Recorded data >>
=-=-=
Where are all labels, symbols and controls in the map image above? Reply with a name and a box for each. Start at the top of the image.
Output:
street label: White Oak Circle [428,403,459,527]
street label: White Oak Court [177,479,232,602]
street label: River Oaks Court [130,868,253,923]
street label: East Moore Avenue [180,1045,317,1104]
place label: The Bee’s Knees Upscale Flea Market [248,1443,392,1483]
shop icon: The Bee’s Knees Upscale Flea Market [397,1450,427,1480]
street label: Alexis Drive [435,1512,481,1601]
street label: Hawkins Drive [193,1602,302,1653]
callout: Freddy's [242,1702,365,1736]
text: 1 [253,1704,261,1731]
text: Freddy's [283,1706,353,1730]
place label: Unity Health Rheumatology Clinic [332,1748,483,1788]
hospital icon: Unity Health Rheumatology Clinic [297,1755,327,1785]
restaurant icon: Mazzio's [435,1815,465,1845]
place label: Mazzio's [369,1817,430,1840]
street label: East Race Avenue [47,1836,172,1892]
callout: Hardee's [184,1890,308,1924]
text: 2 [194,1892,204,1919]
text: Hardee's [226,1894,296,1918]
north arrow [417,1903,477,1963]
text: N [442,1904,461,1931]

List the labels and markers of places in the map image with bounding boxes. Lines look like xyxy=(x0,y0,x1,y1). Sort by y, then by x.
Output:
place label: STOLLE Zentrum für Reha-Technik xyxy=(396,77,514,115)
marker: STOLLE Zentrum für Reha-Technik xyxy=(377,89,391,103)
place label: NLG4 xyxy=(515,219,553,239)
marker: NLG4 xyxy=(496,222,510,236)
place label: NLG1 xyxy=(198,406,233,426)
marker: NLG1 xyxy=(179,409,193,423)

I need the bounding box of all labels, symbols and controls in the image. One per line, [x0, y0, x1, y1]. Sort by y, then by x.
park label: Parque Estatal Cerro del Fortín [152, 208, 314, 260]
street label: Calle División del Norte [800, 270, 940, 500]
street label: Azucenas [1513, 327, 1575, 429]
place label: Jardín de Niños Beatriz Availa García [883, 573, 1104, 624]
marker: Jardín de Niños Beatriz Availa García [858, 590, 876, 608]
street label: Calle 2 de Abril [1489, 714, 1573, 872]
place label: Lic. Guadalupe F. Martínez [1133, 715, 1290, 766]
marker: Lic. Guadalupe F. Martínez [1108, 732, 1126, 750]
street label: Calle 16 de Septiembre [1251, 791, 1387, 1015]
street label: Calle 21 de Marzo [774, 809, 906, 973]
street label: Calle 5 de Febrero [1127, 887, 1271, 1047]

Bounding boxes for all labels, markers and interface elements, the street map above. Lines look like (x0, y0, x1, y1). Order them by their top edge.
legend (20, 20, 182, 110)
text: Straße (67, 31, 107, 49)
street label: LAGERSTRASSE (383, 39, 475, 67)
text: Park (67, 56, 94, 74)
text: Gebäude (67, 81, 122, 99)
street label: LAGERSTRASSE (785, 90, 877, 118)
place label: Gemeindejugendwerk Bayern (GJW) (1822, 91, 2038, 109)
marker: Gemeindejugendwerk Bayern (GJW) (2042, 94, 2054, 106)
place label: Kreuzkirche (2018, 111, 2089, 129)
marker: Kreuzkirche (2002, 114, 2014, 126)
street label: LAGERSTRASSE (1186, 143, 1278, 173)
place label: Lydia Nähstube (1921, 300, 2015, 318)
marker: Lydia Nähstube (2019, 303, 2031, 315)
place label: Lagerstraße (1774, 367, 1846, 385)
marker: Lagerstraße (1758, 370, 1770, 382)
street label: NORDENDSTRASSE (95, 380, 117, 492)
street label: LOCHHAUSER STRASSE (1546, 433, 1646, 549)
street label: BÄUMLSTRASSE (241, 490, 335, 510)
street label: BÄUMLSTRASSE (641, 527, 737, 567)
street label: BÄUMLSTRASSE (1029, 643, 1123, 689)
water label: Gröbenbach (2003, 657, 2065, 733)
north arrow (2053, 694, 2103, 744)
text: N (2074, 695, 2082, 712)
=-=-=
Problem to solve >> The full set of records must be output again exactly.

Response to this exercise >>
Where are all labels, symbols and controls in the map image above? Reply with a name and a box for each. Start at the top of the image.
Output:
street label: White Oak Circle [428,403,459,527]
street label: White Oak Court [177,479,232,602]
street label: River Oaks Court [130,868,253,923]
street label: East Moore Avenue [180,1045,317,1104]
place label: The Bee’s Knees Upscale Flea Market [248,1443,392,1483]
shop icon: The Bee’s Knees Upscale Flea Market [397,1450,427,1480]
street label: Alexis Drive [435,1512,481,1601]
street label: Hawkins Drive [193,1602,302,1653]
callout: Freddy's [242,1702,365,1736]
text: 1 [253,1704,261,1731]
text: Freddy's [283,1706,353,1730]
place label: Unity Health Rheumatology Clinic [332,1748,483,1788]
hospital icon: Unity Health Rheumatology Clinic [297,1755,327,1785]
restaurant icon: Mazzio's [435,1815,465,1845]
place label: Mazzio's [369,1817,430,1840]
street label: East Race Avenue [47,1836,172,1892]
callout: Hardee's [184,1890,308,1924]
text: 2 [194,1892,204,1919]
text: Hardee's [226,1894,296,1918]
north arrow [417,1903,477,1963]
text: N [442,1904,461,1931]

List the labels and markers of places in the map image with bounding boxes. Lines look like xyxy=(x0,y0,x1,y1). Sort by y, then by x.
Output:
place label: STOLLE Zentrum für Reha-Technik xyxy=(396,77,514,115)
marker: STOLLE Zentrum für Reha-Technik xyxy=(377,89,391,103)
place label: NLG4 xyxy=(515,219,553,239)
marker: NLG4 xyxy=(496,222,510,236)
place label: NLG1 xyxy=(198,406,233,426)
marker: NLG1 xyxy=(179,409,193,423)

I need the bounding box of all labels, symbols and controls in the image. One per line, [x0, y0, x1, y1]. Sort by y, then by x.
park label: Parque Estatal Cerro del Fortín [152, 208, 314, 260]
street label: Calle División del Norte [800, 270, 940, 500]
street label: Azucenas [1513, 327, 1575, 429]
place label: Jardín de Niños Beatriz Availa García [883, 573, 1104, 624]
marker: Jardín de Niños Beatriz Availa García [858, 590, 876, 608]
street label: Calle 2 de Abril [1489, 714, 1573, 872]
place label: Lic. Guadalupe F. Martínez [1133, 715, 1290, 766]
marker: Lic. Guadalupe F. Martínez [1108, 732, 1126, 750]
street label: Calle 16 de Septiembre [1251, 791, 1387, 1015]
street label: Calle 21 de Marzo [774, 809, 906, 973]
street label: Calle 5 de Febrero [1127, 887, 1271, 1047]

Bounding boxes for all labels, markers and interface elements, the street map above. Lines look like (x0, y0, x1, y1). Order them by their top edge.
legend (20, 20, 182, 110)
text: Straße (67, 31, 107, 49)
street label: LAGERSTRASSE (383, 39, 475, 67)
text: Park (67, 56, 94, 74)
text: Gebäude (67, 81, 122, 99)
street label: LAGERSTRASSE (785, 90, 877, 118)
place label: Gemeindejugendwerk Bayern (GJW) (1822, 91, 2038, 109)
marker: Gemeindejugendwerk Bayern (GJW) (2042, 94, 2054, 106)
place label: Kreuzkirche (2018, 111, 2089, 129)
marker: Kreuzkirche (2002, 114, 2014, 126)
street label: LAGERSTRASSE (1186, 143, 1278, 173)
place label: Lydia Nähstube (1921, 300, 2015, 318)
marker: Lydia Nähstube (2019, 303, 2031, 315)
place label: Lagerstraße (1774, 367, 1846, 385)
marker: Lagerstraße (1758, 370, 1770, 382)
street label: NORDENDSTRASSE (95, 380, 117, 492)
street label: LOCHHAUSER STRASSE (1546, 433, 1646, 549)
street label: BÄUMLSTRASSE (241, 490, 335, 510)
street label: BÄUMLSTRASSE (641, 527, 737, 567)
street label: BÄUMLSTRASSE (1029, 643, 1123, 689)
water label: Gröbenbach (2003, 657, 2065, 733)
north arrow (2053, 694, 2103, 744)
text: N (2074, 695, 2082, 712)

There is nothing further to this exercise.